§ **THE TASK**:
With the pictures omitted, print exactly the lines below, from the one containing "middle dip: (312, 297)" through the one containing "thumb mcp: (347, 358)", and nothing else.

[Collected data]
________________________________________
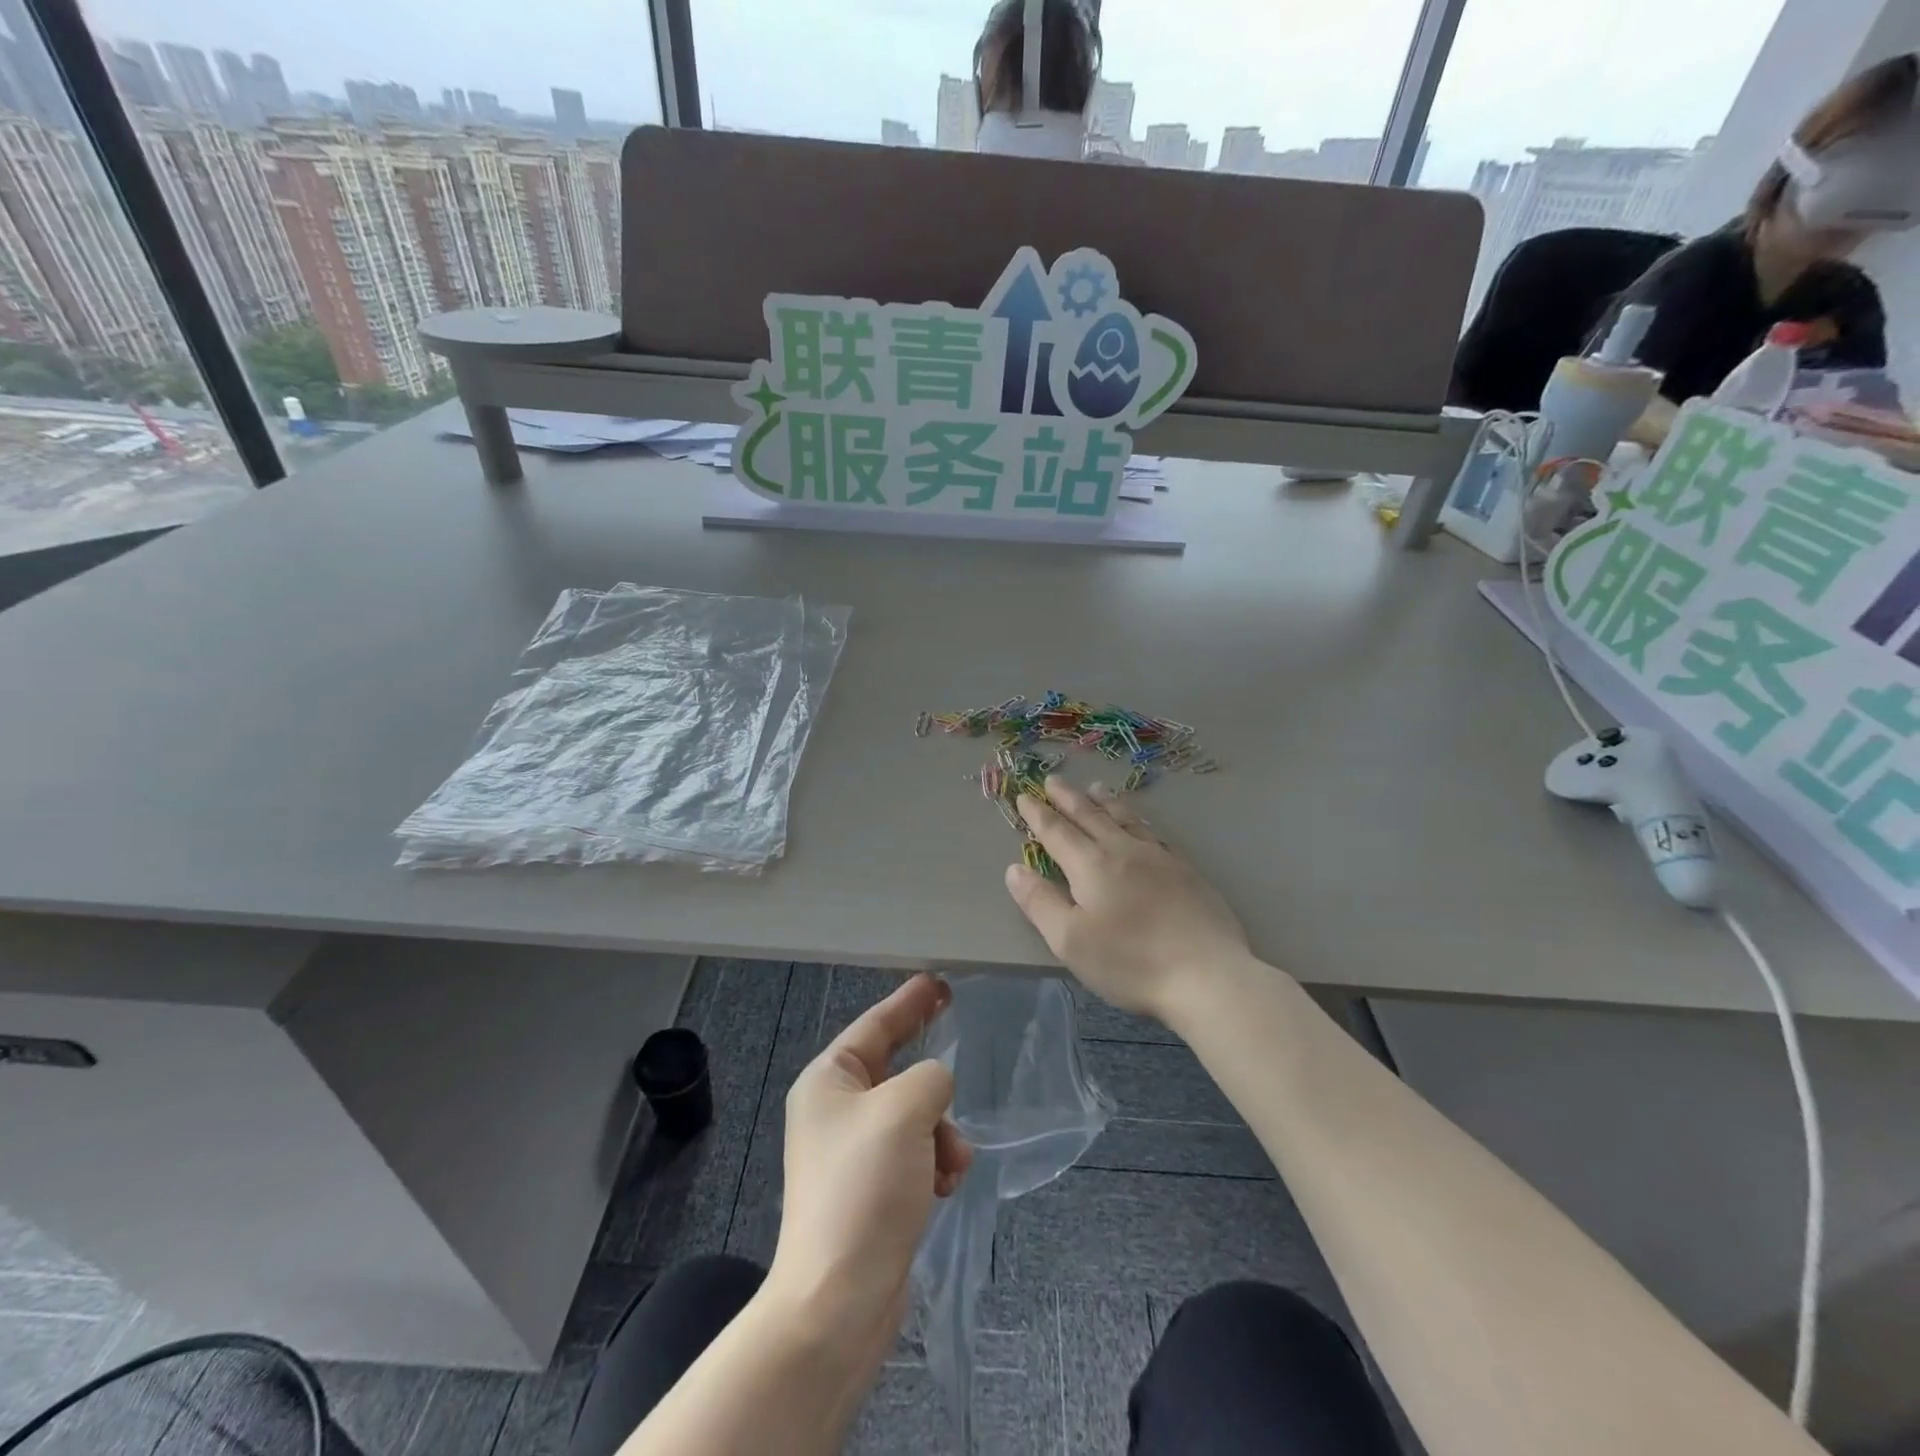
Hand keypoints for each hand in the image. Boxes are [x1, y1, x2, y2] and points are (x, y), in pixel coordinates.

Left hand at [768, 974, 973, 1368]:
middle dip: (931, 1076)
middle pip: (896, 1069)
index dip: (909, 1001)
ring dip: (941, 1131)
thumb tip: (934, 1089)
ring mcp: (855, 1153)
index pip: (876, 1025)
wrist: (839, 1302)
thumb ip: (931, 1078)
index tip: (939, 982)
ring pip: (915, 1115)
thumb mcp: (904, 1111)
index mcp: (829, 1081)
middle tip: (960, 1040)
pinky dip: (935, 1162)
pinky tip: (944, 1187)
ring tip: (949, 1163)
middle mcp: (837, 1111)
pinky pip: (916, 1154)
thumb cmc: (864, 1188)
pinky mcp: (874, 1191)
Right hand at [1005, 777, 1251, 1021]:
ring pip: (1126, 819)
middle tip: (1053, 780)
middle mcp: (1123, 851)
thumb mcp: (1070, 940)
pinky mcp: (1187, 870)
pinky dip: (1139, 820)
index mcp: (1091, 866)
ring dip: (1106, 802)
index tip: (1024, 797)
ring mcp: (1159, 858)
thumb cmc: (1130, 962)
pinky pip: (1154, 833)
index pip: (1057, 832)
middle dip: (1068, 798)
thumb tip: (1015, 869)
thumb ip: (1040, 902)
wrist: (1207, 974)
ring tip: (1095, 788)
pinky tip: (1142, 824)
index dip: (1038, 814)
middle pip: (1091, 816)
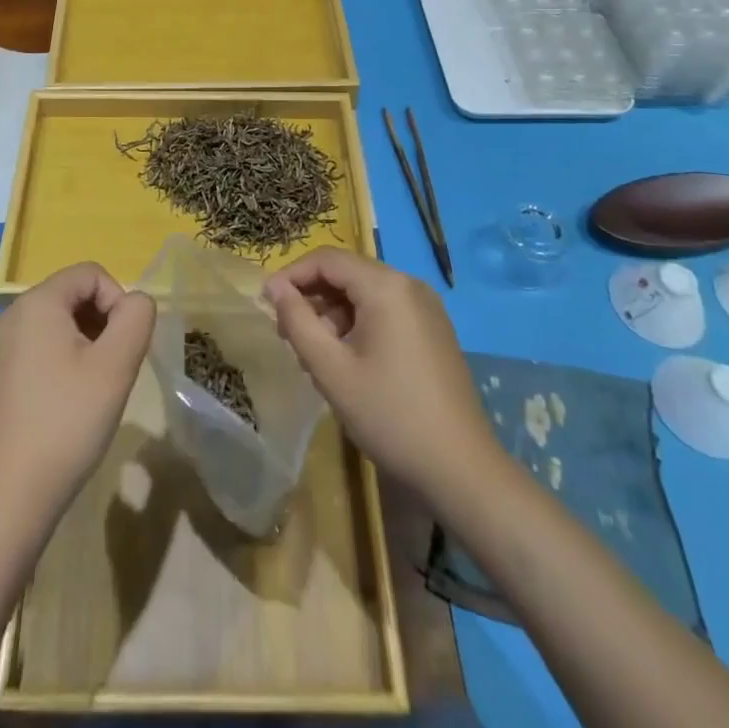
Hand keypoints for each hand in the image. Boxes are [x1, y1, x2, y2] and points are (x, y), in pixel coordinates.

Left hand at [0, 262, 155, 523]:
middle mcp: (8, 316)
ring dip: (82, 344)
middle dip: (100, 323)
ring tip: (91, 390)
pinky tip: (64, 405)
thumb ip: (136, 317)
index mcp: (35, 303)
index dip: (118, 300)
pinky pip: (34, 349)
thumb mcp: (116, 366)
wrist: (7, 499)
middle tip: (112, 370)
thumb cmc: (66, 423)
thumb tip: (135, 302)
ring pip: (53, 324)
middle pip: (70, 296)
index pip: (91, 274)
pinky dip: (58, 363)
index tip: (125, 347)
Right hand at [264, 250, 497, 508]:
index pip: (327, 259)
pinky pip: (385, 310)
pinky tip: (347, 360)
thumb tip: (274, 288)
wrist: (462, 470)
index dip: (292, 276)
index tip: (266, 304)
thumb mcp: (332, 371)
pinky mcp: (433, 329)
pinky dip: (358, 323)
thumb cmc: (390, 416)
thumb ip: (298, 322)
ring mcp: (426, 307)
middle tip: (287, 335)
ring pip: (365, 293)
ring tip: (314, 354)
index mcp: (386, 286)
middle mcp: (409, 284)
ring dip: (333, 313)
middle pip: (347, 273)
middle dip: (312, 297)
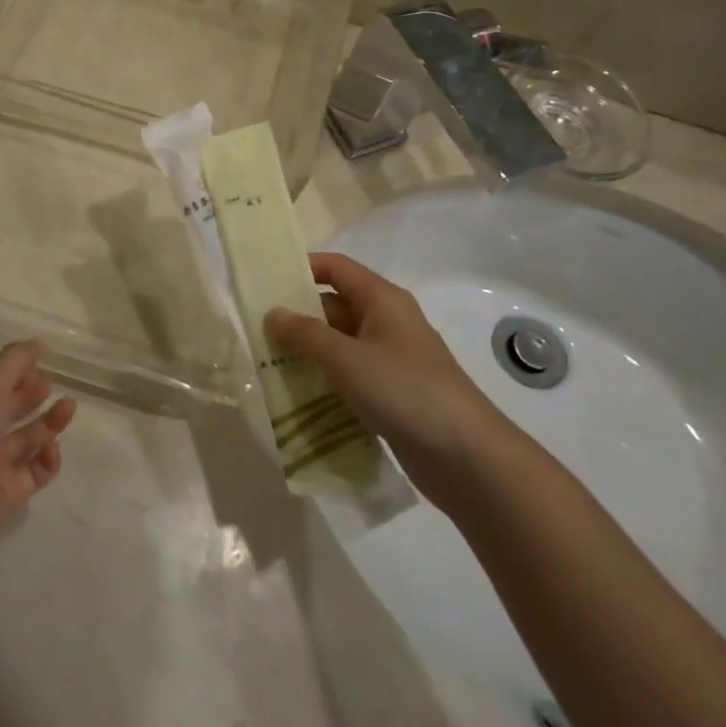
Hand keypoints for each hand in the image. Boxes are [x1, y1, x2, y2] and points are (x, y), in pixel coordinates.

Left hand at [0, 342, 75, 567]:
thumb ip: (16, 360)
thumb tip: (39, 342)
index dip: (17, 372)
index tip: (38, 364)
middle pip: (12, 409)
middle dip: (34, 395)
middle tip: (51, 386)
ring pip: (29, 438)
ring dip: (50, 422)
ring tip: (68, 408)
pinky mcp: (10, 492)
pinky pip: (36, 470)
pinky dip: (47, 458)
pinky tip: (51, 448)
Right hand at [266, 253, 513, 502]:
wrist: (467, 458)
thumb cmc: (405, 391)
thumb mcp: (347, 358)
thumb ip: (305, 334)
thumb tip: (273, 312)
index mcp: (382, 300)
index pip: (336, 268)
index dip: (303, 268)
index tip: (266, 280)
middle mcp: (387, 322)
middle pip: (335, 306)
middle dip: (298, 317)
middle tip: (258, 331)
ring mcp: (392, 359)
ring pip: (340, 344)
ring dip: (309, 353)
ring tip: (268, 365)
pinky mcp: (393, 393)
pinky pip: (351, 376)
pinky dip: (326, 381)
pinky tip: (299, 396)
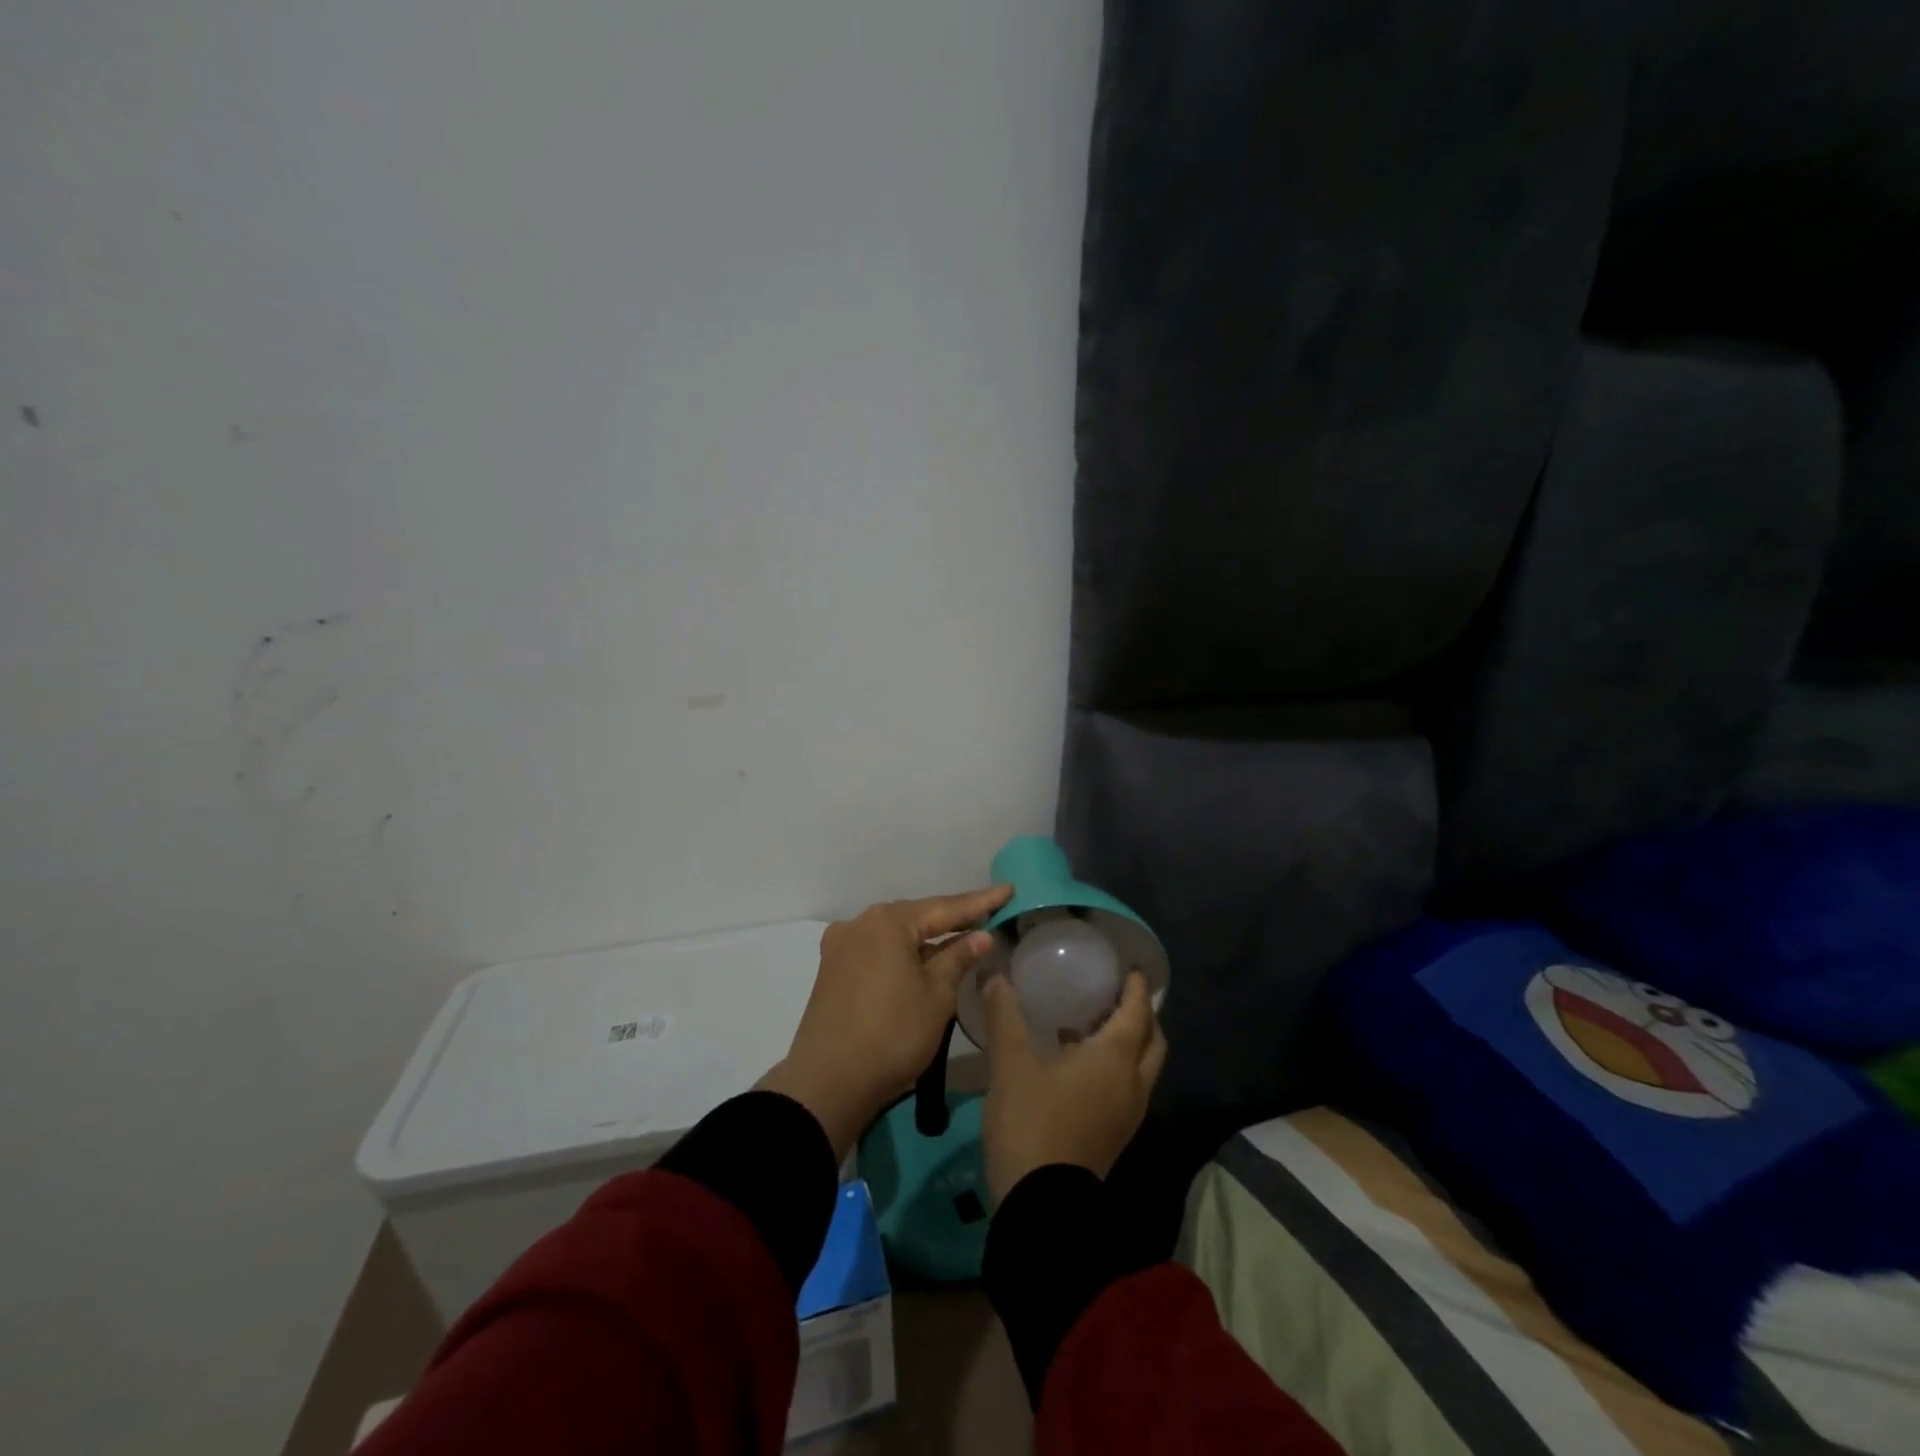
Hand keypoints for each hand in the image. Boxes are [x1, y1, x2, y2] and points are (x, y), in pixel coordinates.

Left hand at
________________________________________
§ **OUTPUT FOR THIS EXERCISE**:
middle dip: (312, 297)
Hand keypoints for each hand in the image. Boxes are [x1, y1, x2, y2] and points are (x, y), in pixel coordinates.

Left hand at [0, 342, 75, 567]:
thumb ip: (16, 360)
thumb tip: (39, 342)
index dip: (17, 372)
index tip: (38, 364)
middle pip: (12, 409)
middle dip: (34, 395)
middle tip: (51, 386)
ring pip: (29, 438)
ring dip: (50, 422)
ring tip: (68, 408)
pinky mcp: (10, 492)
pinky pip: (36, 470)
pinky dip: (47, 458)
pinky tip: (51, 448)
Right hand at [266, 253, 513, 502]:
wrist: (467, 458)
thumb cmc: (405, 391)
thumb mcp: (347, 358)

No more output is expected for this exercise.